From the Service Desk design standpoint, we would want to develop Horizontal Escalation first to make sure we have personnel to support our users.
Benefits, Costs and Challenges of Incident Management
Let’s take a look at the benefits of Incident Management first:
- Reduced business impact from problems and incidents, including service requests allows for greater effectiveness
- It will allow you to put in place proactive enhancements and changes that will make your business run smooth
- Business-focused SLA management
- By improving monitoring and performance, we receive better service quality
- Better staff utilization and efficiency
- By learning from incidents and problems, it will allow us to eliminate future incidents and service requests
- Help us build improved customer/user satisfaction
Everything comes with price and challenges. Incident Management has them too:
- Initial planning and implementation – communication, training process
- Training and ramp-up
- Hardware and software tools that will be used (monitoring system, ticketing system)

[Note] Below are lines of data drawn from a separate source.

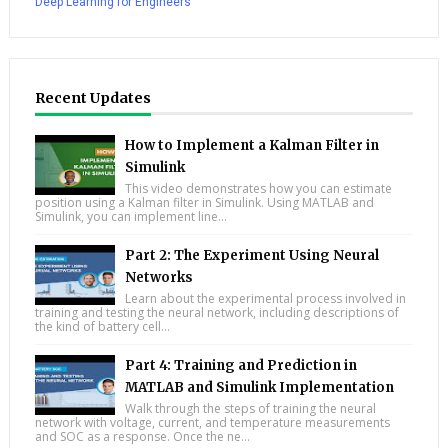
Deep Learning for Engineers
Recent Updates
How to Implement a Kalman Filter in
Simulink
This video demonstrates how you can estimate
position using a Kalman filter in Simulink. Using MATLAB and
Simulink, you can implement line...
Part 2: The Experiment Using Neural
Networks
Learn about the experimental process involved in
training and testing the neural network, including descriptions of
the kind of battery cell...
Part 4: Training and Prediction in
MATLAB and Simulink Implementation
Walk through the steps of training the neural
network with voltage, current, and temperature measurements
and SOC as a response. Once the ne...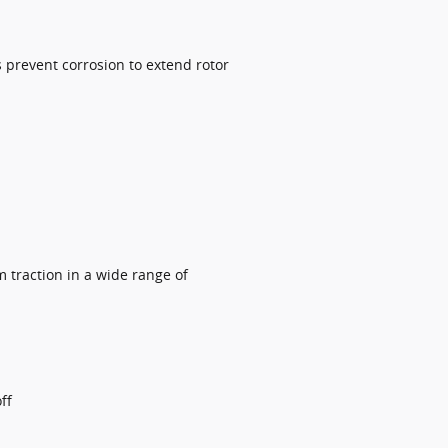
 prevent corrosion to extend rotor
 traction in a wide range of
ff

- Users/staff bypass procedures; if the process is too complex or too bureaucratic
- Incident backlog – process overload
- Too many escalations
- Lack of clear definitions, SLAs, commitment from staff and management
As you can see, there are many benefits to implementing an incident management process and every organization should have a clearly defined incident management process if they wish to effectively support their internal and external clients.